TEXTAUSSCHNITT =>
..............................

Ein Erfahrungsbericht aus der agilen Embedded-Entwicklung im Automotive-Kontext


Es begann mit einer einfachen Frage: Wie schaffen wir es, Erwartungen in greifbare Ergebnisse zu übersetzen? Als ich diese Frage das erste Mal einem neuen Team stellte, ahnte ich noch nicht, wie sehr sie mich durch meine Arbeit begleiten würde.

Ich war Teil eines kleinen, hochmotivierten Teams in einer agilen Organisation, die Embedded Software im Automotive-Bereich entwickelt. Wir waren fünf, manchmal acht Leute – nicht mehr. Und doch waren wir in der Lage, komplette Features von der Idee bis zum Test eigenverantwortlich umzusetzen. Warum? Weil wir alles an Bord hatten: Entwickler:innen, Tester:innen, UX-Knowhow, Produktdenken, Feedbackkultur. Wir hatten nicht nur Fähigkeiten – wir hatten eine gemeinsame Sicht auf das Ganze.

..............................

BEREITGESTELLTE DATEN =>
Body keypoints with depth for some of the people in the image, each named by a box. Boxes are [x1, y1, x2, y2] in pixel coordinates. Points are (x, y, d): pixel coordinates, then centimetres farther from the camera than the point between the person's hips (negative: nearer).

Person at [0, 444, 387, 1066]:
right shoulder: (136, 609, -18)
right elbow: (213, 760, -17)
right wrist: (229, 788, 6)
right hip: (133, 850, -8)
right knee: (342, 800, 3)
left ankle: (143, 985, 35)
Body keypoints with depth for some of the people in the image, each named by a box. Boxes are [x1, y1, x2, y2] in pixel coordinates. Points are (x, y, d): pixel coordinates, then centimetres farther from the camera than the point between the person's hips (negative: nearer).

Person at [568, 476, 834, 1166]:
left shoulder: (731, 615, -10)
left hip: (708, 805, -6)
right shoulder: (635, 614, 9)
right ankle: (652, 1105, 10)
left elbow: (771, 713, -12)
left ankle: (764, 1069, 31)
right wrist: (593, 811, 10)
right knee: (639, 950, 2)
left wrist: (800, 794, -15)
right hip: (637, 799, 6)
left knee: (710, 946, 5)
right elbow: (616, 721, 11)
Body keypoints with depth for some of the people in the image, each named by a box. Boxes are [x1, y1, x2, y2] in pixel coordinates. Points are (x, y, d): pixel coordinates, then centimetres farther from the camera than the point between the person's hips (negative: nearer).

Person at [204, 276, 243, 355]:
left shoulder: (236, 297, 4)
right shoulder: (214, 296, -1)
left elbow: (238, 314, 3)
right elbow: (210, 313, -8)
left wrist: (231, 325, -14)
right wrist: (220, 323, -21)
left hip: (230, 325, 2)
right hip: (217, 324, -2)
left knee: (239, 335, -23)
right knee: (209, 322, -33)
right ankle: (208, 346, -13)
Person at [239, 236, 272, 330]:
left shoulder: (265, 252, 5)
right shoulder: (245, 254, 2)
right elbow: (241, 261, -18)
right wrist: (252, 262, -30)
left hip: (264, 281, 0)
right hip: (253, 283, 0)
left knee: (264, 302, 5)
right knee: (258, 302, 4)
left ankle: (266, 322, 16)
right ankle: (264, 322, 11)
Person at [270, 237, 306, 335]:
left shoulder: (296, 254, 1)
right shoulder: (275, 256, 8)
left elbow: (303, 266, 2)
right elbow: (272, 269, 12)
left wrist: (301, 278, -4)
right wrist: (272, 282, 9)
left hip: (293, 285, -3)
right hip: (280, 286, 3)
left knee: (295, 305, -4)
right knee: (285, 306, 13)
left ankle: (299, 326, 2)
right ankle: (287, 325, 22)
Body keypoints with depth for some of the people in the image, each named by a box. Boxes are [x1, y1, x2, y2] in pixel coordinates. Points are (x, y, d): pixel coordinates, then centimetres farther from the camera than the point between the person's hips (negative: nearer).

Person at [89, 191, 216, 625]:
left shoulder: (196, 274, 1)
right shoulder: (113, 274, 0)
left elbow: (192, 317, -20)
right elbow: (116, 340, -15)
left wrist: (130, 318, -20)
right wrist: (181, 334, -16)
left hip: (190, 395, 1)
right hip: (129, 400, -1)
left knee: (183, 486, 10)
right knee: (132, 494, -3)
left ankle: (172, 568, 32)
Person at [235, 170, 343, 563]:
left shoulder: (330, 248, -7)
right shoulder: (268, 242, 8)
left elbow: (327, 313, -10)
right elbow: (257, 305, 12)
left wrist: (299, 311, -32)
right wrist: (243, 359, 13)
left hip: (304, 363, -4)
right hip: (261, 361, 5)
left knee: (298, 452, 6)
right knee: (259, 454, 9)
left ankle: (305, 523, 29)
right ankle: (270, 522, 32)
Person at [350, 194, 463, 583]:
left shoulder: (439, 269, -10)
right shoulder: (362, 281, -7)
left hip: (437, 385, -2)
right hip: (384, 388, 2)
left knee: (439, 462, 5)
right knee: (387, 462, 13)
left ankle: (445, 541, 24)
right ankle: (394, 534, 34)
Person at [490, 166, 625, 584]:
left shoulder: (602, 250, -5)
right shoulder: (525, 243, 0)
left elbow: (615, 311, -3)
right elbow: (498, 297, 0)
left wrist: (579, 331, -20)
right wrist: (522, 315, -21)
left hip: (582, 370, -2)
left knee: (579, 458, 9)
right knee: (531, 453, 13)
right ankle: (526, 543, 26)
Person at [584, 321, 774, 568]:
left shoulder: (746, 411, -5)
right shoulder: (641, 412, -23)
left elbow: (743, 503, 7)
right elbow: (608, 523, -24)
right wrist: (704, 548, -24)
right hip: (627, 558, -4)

..............................

Nenne alles, was das Team laut dem Textausschnitt an Bord hatte. Die Daten stehen in keinem Zusammenhang mit dem Textausschnitt.

Entwickler:innen, Tester:innen, UX-Knowhow, Produktdenken, Feedbackkultur